Given instruction: Copy out each of the following lines word for word, leaving out the pictures.

***** Exercise material

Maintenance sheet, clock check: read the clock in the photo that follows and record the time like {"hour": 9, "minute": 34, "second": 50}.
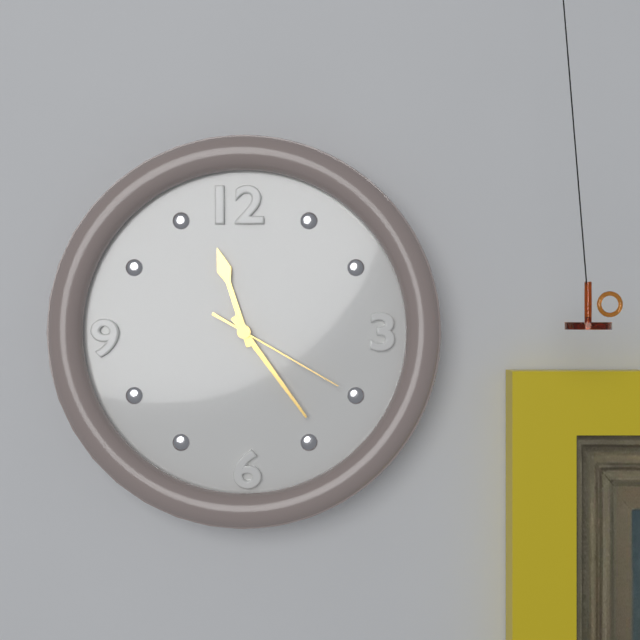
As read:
{"hour": 11, "minute": 24, "second": 20}
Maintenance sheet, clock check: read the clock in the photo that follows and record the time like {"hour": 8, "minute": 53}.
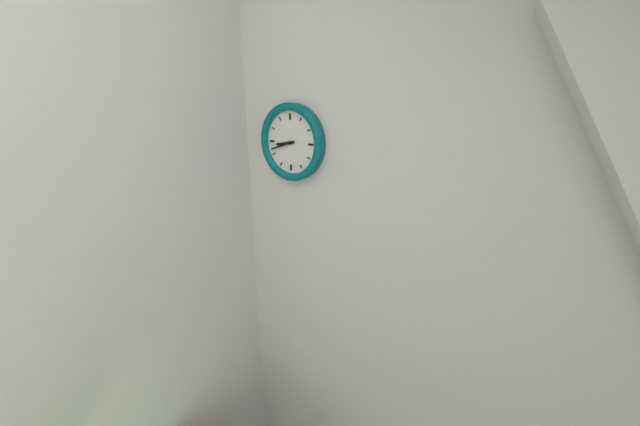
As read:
{"hour": 8, "minute": 42}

**********

Solution for this exercise:
Maintenance sheet, clock check: read the clock in the photo that follows and record the time like {"hour": 9, "minute": 34, "second": 50}.
As read:
{"hour": 11, "minute": 24, "second": 20}
Maintenance sheet, clock check: read the clock in the photo that follows and record the time like {"hour": 8, "minute": 53}.
As read:
{"hour": 8, "minute": 42}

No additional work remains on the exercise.